I punti di misura

Da quando usciranno dalle fabbriche di produzione, fino al momento della somministrazione, i vaccini saranno immagazzinati in luoghi molto differenti tra loro, tutti comunque a temperature inferiori a 8 °C.

Grandi celle frigorifere, criostati, congelatori, frigoriferi e contenitori per il trasporto hanno comportamenti termici molto differenti tra loro e quindi devono essere monitorati con modalità diverse.

Celle frigorifere o di congelamento

Nei magazzini industriali le celle frigorifere o di congelamento possono avere delle dimensioni considerevoli, il numero di punti di misura deve quindi essere proporzionale al loro volume.

In letteratura non esistono delle prescrizioni specifiche, ma può essere di buon senso avere un punto di misura ogni 50 m³ ÷ 80 m³ nelle celle a temperatura superiore a 0 °C e ogni 30 m³ ÷ 50 m³in quelle a temperatura inferiore a 0 °C.

Un numero di punti di misura inferiore può essere preso in considerazione solo a fronte di considerazioni tecniche sull’impianto di raffreddamento e sull’isolamento della cella rispetto all’ambiente esterno.

Criostati a -80 °C

All’interno degli apparecchi che devono mantenere i prodotti a temperature molto basse si generano naturalmente dei gradienti molto alti che frequentemente possono superare i 10 °C/m. Ciò è dovuto principalmente al formarsi di importanti strati di ghiaccio sulle pareti a causa dell’umidità ambientale che entra nel criostato soprattutto all’apertura delle porte (che si suppone frequente nella gestione delle dosi di vaccino). Come è noto, il ghiaccio è un ottimo isolante e, quindi, ostacola l’uniforme diffusione del freddo nell’ambiente, creando così notevoli differenze di temperatura anche in punti tra loro vicini.

» Voci di dati memorizzate
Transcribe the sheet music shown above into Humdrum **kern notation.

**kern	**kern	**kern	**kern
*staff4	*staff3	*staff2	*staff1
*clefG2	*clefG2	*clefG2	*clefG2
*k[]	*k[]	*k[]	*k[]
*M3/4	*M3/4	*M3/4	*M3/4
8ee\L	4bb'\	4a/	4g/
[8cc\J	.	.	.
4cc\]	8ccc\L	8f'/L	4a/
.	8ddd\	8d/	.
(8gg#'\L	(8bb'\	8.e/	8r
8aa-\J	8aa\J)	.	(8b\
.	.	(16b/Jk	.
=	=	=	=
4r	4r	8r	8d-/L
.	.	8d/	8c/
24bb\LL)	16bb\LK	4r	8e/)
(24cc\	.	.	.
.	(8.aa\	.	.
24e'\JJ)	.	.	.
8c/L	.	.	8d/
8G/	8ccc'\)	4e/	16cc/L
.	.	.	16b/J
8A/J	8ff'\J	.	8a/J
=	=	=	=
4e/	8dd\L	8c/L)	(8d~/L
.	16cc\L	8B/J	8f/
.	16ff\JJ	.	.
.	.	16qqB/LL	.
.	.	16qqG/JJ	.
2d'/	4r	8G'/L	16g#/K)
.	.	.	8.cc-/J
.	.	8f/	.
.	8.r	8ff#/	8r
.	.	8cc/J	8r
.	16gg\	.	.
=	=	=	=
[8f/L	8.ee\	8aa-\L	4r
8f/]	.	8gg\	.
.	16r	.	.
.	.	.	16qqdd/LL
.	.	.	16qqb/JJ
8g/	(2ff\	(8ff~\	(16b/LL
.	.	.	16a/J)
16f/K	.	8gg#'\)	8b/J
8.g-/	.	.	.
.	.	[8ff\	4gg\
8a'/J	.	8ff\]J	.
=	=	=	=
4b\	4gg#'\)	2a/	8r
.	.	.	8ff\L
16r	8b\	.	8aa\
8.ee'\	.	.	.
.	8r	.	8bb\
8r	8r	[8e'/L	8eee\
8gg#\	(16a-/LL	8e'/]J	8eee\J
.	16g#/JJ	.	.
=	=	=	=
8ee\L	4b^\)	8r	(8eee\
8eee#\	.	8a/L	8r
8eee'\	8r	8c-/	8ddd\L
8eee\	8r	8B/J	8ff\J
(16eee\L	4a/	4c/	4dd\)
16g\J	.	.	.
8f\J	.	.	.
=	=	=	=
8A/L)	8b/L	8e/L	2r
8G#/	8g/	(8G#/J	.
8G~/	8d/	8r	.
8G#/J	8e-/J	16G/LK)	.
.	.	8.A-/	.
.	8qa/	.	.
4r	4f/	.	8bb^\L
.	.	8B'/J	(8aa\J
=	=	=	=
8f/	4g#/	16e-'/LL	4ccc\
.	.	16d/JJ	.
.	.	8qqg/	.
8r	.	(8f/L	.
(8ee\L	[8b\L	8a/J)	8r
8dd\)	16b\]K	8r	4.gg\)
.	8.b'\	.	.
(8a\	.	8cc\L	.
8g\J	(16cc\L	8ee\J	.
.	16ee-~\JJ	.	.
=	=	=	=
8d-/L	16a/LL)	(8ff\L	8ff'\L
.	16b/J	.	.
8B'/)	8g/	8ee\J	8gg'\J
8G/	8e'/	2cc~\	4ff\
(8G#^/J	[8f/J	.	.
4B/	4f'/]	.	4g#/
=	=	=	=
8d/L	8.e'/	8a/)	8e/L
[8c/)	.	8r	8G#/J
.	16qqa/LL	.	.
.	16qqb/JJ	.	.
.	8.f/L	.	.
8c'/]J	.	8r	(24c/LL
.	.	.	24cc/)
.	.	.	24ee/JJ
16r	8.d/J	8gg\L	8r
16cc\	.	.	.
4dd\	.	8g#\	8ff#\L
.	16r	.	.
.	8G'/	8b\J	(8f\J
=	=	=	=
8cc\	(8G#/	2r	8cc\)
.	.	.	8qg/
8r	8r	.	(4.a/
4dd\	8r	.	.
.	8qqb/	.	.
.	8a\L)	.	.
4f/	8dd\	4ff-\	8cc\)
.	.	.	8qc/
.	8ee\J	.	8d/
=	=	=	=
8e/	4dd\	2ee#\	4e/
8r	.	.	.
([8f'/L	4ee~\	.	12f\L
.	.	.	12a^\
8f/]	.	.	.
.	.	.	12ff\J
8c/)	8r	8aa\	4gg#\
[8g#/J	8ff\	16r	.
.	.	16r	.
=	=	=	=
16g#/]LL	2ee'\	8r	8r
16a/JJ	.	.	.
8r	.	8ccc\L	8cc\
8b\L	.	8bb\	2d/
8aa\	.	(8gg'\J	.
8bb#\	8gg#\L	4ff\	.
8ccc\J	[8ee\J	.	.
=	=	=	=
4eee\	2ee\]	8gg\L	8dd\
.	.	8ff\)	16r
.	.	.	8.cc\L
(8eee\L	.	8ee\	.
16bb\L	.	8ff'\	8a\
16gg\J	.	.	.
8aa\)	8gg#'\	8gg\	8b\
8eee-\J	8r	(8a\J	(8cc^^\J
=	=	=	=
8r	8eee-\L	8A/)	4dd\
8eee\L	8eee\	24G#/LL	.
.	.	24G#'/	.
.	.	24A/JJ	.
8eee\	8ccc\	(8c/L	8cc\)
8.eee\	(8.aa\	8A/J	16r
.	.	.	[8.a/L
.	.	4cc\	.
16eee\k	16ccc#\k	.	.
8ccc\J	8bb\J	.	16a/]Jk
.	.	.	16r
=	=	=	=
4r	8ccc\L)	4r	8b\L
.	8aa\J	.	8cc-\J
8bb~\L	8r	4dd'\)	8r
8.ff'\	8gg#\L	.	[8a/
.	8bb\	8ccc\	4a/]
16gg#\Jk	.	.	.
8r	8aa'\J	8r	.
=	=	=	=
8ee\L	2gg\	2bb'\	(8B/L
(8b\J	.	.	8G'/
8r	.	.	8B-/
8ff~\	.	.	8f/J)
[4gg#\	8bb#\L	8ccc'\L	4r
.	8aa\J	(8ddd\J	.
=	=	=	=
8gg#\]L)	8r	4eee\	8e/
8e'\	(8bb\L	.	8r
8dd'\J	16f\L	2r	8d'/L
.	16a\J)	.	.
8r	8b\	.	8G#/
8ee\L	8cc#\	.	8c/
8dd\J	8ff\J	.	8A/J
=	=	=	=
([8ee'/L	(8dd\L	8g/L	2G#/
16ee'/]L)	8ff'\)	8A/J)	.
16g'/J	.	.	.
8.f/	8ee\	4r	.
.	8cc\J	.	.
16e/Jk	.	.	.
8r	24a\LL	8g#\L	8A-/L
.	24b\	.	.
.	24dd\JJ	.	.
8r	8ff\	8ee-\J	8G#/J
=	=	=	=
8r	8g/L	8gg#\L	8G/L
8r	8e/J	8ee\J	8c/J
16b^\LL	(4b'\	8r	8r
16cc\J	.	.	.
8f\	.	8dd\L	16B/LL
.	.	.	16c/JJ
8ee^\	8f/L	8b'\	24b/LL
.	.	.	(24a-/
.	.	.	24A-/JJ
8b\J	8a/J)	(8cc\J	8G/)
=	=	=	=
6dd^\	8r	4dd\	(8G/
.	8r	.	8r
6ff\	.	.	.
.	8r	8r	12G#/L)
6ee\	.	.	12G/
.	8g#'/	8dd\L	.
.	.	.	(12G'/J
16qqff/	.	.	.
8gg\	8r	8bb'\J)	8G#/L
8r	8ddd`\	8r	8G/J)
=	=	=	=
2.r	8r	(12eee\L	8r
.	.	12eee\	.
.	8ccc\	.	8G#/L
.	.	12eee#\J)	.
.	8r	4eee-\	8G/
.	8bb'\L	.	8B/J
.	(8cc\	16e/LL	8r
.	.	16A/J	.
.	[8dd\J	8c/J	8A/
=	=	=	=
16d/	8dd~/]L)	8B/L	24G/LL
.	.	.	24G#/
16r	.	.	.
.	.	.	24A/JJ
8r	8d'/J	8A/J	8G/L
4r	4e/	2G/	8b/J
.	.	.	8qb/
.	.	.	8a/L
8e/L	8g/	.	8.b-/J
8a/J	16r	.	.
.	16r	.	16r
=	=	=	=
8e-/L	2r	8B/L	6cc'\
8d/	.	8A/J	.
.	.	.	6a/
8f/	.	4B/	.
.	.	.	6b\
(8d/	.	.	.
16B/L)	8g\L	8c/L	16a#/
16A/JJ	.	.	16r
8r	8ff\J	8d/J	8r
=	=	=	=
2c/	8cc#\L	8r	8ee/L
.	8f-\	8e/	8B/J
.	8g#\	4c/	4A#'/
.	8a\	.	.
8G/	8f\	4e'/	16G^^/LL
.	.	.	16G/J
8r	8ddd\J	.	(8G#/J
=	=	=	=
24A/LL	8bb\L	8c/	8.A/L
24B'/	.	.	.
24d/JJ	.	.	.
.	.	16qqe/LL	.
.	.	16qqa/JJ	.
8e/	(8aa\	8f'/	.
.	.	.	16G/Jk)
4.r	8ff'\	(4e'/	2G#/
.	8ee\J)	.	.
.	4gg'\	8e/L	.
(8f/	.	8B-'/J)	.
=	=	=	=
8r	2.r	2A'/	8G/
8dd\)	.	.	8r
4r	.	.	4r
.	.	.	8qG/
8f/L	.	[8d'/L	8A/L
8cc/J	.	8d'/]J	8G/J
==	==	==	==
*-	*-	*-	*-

» RICHIESTA DI LAVORO 1
Nel testo sui punti di misura, con quale frequenza in metri cubi si suggerisce un punto di misura nelle celle a temperatura inferiore a 0 °C?
» RICHIESTA DI LAVORO 2
Per favore, riporta dal testo sui punti di misura il brano compreso tra "Nei magazzini industriali" e "inferiore a 0 °C.", estremi inclusi.
» RICHIESTA DI LAVORO 3
Prosegui il testo sui punti di misura a partire dall'ultima frase presente.

» ESITO ESERCIZIO 1
Un punto di misura ogni 30 m³ ÷ 50 m³.

» ESITO ESERCIZIO 2
Nei magazzini industriali le celle frigorifere o di congelamento possono avere delle dimensioni considerevoli, il numero di punti di misura deve quindi essere proporzionale al loro volume.

In letteratura non esistono delle prescrizioni specifiche, ma può essere di buon senso avere un punto di misura ogni 50 m³ ÷ 80 m³ nelle celle a temperatura superiore a 0 °C e ogni 30 m³ ÷ 50 m³in quelle a temperatura inferiore a 0 °C.

» ESITO ESERCIZIO 3
Nelle apparecchiature che operano a temperature inferiori a -50 °C è quindi necessario avere come minimo due punti di monitoraggio, posizionati nei punti più critici; un numero superiore è comunque da valutare nel caso di volumi superiori a 1 m³ o in situazioni particolarmente complesse.

Da un punto di vista gestionale, si deve anche tenere conto che nei criostati capita spesso che la quantità di ghiaccio che si è formata all’interno impedisca di raggiungere le temperature impostate e, quindi, si debba procedere allo sbrinamento completo dell’apparecchio per riportarlo nelle condizioni operative.

Congelatori

Sebbene in misura decisamente minore, il problema dell’uniformità termica all’interno degli apparecchi che operano alle temperature tra -30 °C ÷ -15 °C deve essere valutato e opportunamente gestito.

In genere per i congelatori con volumi inferiori a 2 m³ può essere sufficiente un unico punto di misura, se posto in una posizione adeguata; un numero maggiore può essere preso in considerazione per volumi maggiori o in situazioni particolarmente critiche.

Frigoriferi

In genere le temperature all’interno dei frigoriferi che operano tra 2 °C ÷ 8 °C sono sufficientemente uniformi da poter avere un unico punto di monitoraggio della temperatura, purché posto in una posizione rappresentativa, in genere al centro del volume. Solo nel caso di volumi superiori a 2 m³ si può valutare di aggiungere un ulteriore punto di misura.

Contenitori per il trasporto

Ogni singolo contenitore deve avere un punto di monitoraggio indipendente, in modo da permettere la completa tracciabilità della Catena del Freddo anche durante il trasporto. In genere i contenitori non hanno volumi particolarmente grandi e, quindi, è sufficiente un unico punto di monitoraggio.